My Favorite Drink: The Kir Impérial

Editors Note: A lot of you mentioned that I had a very strange glass for a champagne drink and you’re right – but usually I am drinking and working at my desk on the weekends when I have this… so the Bodum double walled tumbler is perfect. It keeps your drink cold much longer without ice. YMMV

———————-

Want to know the fastest way to make my day?  Order me my favorite drink, or know how to make it.

What’s in a Kir Imperial?

  • 6 parts Champagne or sparkling wine
  • 1 part liqueur framboise (raspberry)

It’s really simple actually, and this picture should give you a sense of how pink it should be.  It should still taste like champagne, just with a nice juicy splash of fruit.

Ingredients: Champagne

This drink shouldn’t be pricey to make at home, but it is a treat so pick good ingredients.

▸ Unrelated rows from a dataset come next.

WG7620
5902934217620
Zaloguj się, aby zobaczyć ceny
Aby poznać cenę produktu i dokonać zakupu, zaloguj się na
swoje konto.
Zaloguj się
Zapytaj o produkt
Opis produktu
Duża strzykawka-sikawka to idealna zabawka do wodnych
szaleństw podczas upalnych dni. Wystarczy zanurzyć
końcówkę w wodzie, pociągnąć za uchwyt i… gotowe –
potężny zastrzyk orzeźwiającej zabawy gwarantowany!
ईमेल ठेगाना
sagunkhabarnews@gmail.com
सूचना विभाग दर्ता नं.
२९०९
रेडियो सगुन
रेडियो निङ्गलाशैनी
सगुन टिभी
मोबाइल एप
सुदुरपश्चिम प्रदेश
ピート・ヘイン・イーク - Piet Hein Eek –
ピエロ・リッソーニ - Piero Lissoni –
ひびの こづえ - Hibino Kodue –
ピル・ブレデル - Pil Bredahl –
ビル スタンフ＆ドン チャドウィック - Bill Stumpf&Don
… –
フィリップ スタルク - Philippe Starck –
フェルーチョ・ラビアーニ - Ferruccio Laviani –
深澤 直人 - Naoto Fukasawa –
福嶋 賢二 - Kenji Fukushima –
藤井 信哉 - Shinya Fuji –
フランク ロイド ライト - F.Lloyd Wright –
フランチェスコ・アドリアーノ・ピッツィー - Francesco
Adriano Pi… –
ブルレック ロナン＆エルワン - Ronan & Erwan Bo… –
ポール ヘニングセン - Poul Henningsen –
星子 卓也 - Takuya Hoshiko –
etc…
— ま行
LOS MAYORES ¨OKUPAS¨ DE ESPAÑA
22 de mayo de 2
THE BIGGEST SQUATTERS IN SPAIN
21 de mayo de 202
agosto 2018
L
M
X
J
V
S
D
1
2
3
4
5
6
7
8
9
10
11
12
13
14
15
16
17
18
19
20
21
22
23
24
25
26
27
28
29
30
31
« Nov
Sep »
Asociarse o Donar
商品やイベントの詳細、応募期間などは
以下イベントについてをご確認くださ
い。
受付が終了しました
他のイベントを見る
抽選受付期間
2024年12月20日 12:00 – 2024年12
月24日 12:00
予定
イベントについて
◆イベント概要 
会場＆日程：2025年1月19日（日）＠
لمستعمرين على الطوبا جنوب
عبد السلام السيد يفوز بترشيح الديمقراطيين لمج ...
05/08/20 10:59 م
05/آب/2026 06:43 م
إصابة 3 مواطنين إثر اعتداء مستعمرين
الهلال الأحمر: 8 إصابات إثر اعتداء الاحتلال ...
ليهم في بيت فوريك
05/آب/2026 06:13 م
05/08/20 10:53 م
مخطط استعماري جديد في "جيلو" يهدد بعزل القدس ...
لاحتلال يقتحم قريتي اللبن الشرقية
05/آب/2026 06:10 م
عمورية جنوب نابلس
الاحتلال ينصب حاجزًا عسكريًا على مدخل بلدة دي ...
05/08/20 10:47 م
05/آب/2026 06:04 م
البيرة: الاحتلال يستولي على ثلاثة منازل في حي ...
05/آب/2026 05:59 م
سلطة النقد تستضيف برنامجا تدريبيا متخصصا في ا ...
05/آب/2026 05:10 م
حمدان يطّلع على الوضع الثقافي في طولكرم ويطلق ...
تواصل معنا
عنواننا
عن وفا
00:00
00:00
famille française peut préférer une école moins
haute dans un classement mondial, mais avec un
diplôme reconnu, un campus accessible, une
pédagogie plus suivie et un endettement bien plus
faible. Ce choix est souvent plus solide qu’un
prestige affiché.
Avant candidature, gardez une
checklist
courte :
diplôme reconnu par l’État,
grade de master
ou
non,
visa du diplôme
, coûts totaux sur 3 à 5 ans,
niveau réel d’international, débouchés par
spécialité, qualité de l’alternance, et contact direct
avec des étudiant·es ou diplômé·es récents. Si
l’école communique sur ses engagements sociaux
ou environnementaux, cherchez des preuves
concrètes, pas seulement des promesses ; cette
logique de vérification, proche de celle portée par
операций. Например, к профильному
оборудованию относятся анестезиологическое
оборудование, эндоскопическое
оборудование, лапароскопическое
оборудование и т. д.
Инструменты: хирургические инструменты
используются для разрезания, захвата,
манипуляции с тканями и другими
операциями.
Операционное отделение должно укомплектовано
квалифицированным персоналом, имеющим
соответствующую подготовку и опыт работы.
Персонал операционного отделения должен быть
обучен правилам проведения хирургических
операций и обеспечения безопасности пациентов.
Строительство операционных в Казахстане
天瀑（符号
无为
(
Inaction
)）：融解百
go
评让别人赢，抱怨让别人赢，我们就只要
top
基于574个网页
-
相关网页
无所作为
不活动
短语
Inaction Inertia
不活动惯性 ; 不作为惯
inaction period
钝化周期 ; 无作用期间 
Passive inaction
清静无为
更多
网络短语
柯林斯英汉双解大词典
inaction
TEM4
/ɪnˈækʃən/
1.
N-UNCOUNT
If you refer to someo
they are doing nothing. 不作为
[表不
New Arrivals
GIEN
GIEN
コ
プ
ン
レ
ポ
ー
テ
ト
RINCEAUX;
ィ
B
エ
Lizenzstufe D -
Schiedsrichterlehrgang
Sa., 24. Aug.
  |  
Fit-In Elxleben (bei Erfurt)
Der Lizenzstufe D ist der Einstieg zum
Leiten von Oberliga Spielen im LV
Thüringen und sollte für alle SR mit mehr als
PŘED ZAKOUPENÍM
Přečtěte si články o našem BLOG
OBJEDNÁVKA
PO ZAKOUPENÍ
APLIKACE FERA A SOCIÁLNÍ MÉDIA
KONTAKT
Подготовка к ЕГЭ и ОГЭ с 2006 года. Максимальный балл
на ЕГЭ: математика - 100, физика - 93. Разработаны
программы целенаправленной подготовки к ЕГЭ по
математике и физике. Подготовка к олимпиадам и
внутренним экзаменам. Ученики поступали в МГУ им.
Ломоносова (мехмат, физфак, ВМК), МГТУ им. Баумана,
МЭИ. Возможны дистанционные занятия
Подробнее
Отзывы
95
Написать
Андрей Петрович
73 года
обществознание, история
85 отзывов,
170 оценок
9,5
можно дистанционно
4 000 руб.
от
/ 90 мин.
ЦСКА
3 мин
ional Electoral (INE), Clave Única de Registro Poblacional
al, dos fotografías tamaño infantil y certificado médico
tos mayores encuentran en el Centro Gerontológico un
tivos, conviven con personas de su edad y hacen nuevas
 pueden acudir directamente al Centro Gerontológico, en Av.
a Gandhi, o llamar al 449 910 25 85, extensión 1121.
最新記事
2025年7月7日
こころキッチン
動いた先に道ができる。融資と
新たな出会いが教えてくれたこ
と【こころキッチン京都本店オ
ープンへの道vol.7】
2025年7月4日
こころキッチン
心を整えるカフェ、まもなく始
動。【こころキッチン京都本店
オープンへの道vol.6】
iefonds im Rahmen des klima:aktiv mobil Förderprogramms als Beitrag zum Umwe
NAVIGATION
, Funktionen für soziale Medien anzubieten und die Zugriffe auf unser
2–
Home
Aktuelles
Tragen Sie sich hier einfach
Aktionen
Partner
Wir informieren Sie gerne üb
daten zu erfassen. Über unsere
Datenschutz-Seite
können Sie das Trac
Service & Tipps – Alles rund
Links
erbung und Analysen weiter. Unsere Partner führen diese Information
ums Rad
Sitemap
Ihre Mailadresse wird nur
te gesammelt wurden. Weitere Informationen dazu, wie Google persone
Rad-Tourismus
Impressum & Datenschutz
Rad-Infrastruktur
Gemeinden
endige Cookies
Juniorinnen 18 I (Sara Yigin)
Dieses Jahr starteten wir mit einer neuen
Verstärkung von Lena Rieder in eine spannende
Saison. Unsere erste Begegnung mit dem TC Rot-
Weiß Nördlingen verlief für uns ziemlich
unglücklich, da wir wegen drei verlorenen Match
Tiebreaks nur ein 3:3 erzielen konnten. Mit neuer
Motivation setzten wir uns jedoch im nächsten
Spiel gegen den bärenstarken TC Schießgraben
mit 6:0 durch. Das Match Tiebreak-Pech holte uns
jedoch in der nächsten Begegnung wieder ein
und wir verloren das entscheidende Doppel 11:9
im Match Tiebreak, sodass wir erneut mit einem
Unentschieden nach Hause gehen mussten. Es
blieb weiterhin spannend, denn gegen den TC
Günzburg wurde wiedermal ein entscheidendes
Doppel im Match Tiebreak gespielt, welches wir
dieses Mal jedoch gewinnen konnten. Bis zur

First, I like to select a good California or Washington State sparkling wine.  Mumm Napa Brut Prestige is great, and you can get it on Wine.com for $20.  Let me tell you a few important things about champagne/cava/sparkling wine.  Don’t just buy the “good stuff” for other people.  If you are going to bother, spend at least $20 when you buy it for yourself.  Don’t buy Korbel.  You’re ruining the whole point.  Think what the French would say.  Actually, they’d probably say go for the Korbel!  Such confusing people… (Benoit!)

But in all seriousness, I love this sparkling wine because it is primary pinot noir grapes (did you know pinot noir is white until they add the grape skins in?!) and it has some good acidity which you’ll want to cut through the sweetness of the liqueur.  If you pick a syrupy sweet champagne, this will be an entirely different drink.

Ingredients: Fruit Liqueur

Next is the liqueur.

For people looking to make the class Kir Royale you should get the classic creme de cassis, which is black currant liquer, is a bar staple and you can get it in Bev Mo or any liquor store.  Extra points if it is actually from the Dijon region of France (see below on history). If you are committing to make this drink part of your repertoire, then stock your home bar with a presentable bottle (read: NOT Monin or anything cheaper than that, and yes I am judging you).  But seriously, if you are going to bother with a bar please put some thought into it because this is a bottle that will last a couple years.

Personally, I have experimented quite a bit and prefer raspberry liqeuer for my Kir, which is why it is an Imperial and not a Royale).  I am loving Alfred Schladerer’s Himbeer Liqueur – actually a German producer (natch! — see history again).  And yes, I just linked to an Amazon product that is out of stock, but you really should wishlist it.  I got mine at Bev Mo for $30, so I imagine it is in other liquor stores too.

FAQ: History & Name

This is a French cocktail that got popular after World War II by the mayor of Dijon, named Felix Kir, who served it to international delegations as he worked to rebuild his region.  Creme de cassis was a local product, and he let local producers use his name.  Wikipedia tells us:

According to Rolland (2004), the reinvention of blanc-cassis (post 1945) was necessitated by the German Army’s confiscation of all the local red Burgundy during the war. Faced with an excess of white wine, Kir renovated a drink that previously was made primarily with the red.

Pretty damn scrappy if you ask me.

FAQ: What’s the difference between a kir and a kir royale?

A kir is made with white wine, and a kir royal is made with champagne.